As more and more Australians are using antidepressants, or medications associated with mental illness, the time is right for a re-think on the approach to treatment of these conditions.
Eighty-nine Australians in every 1,000 are now prescribed some form of daily anti-depressant, but 10 years ago the rate was closer to 45 – near enough to a 100 percent increase, and more than enough cause for concern.
While the causes of this increase are numerous, and the centre of many debates that don’t provide concrete resolutions about how to tackle the problem, one problem we can address is the lack of precision in depression treatment.

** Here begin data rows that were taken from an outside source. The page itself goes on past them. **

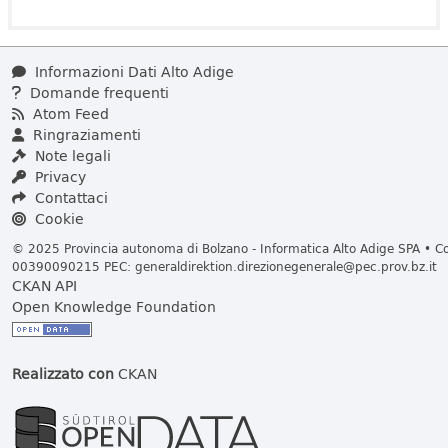
Informazioni Dati Alto Adige
Domande frequenti
Atom Feed
Ringraziamenti
Note legali
Privacy
Contattaci
Cookie
© 2025 Provincia autonoma di Bolzano - Informatica Alto Adige SPA • Cod
00390090215 PEC:
generaldirektion.direzionegenerale@pec.prov.bz.it
CKAN API
Open Knowledge Foundation
Realizzato con
CKAN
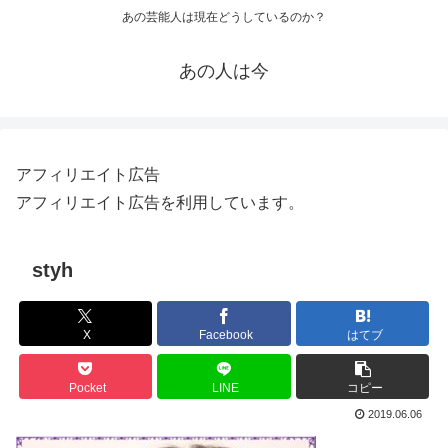
あの芸能人は現在どうしているのか？
あの人は今
アフィリエイト広告
アフィリエイト広告を利用しています。
styh
X
Facebook
はてブ
Pocket
LINE
コピー
2019.06.06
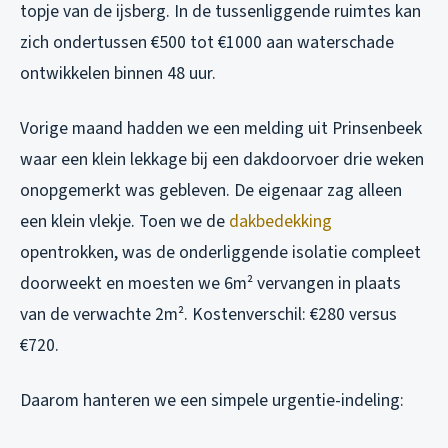
topje van de ijsberg. In de tussenliggende ruimtes kan
zich ondertussen €500 tot €1000 aan waterschade
ontwikkelen binnen 48 uur.
Vorige maand hadden we een melding uit Prinsenbeek
waar een klein lekkage bij een dakdoorvoer drie weken
onopgemerkt was gebleven. De eigenaar zag alleen
een klein vlekje. Toen we de
dakbedekking
opentrokken, was de onderliggende isolatie compleet
doorweekt en moesten we 6m² vervangen in plaats
van de verwachte 2m². Kostenverschil: €280 versus
€720.
Daarom hanteren we een simpele urgentie-indeling:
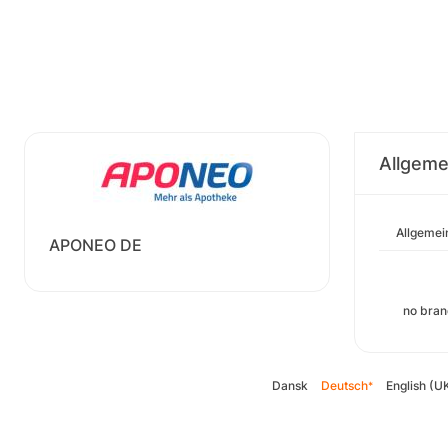
Allgeme
Allgemei
APONEO DE
no bran
Dansk
Deutsch
English (U
*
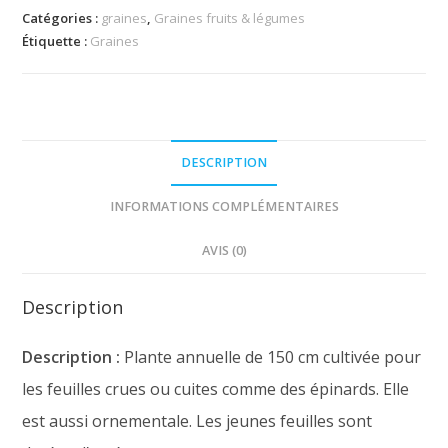
Catégories :
graines
,
Graines fruits & légumes
Étiquette :
Graines
DESCRIPTION
INFORMATIONS COMPLÉMENTAIRES
AVIS (0)
Description
Description :
Plante annuelle de 150 cm cultivée pour
les feuilles crues ou cuites comme des épinards. Elle
est aussi ornementale. Les jeunes feuilles sont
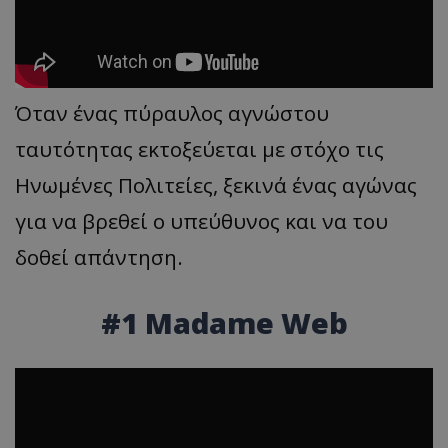
Όταν ένας πύραυλος αγνώστου
ταυτότητας εκτοξεύεται με στόχο τις
Ηνωμένες Πολιτείες, ξεκινά ένας αγώνας
για να βρεθεί ο υπεύθυνος και να του
δοθεί απάντηση.
#1 Madame Web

On average, statistics show that only 50 per cent of patients respond to their first anti-depressant treatment, making an already sensitive process difficult and time consuming.
There is also a degree of subjectivity that goes into mental health treatment, unlike many other medical areas that generally provide an accepted guideline for diagnosis and treatment that varies little from patient to patient.
Add to that the fact that adjusting to new medication can take 3-4 weeks, patient’s wellbeing can be seriously compromised.
In essence, these factors mean that by its very nature, depression treatment can be “trial and error”. That is not to say for a moment that doctors are at fault here – let me be abundantly clear that this is not the case, nor is it inferred – it is simply the status quo.
Indeed, doctors do the very best they can with the information they have. But given the complexities associated with mental illness, and the variations in patients, prescribing is at best hit and miss.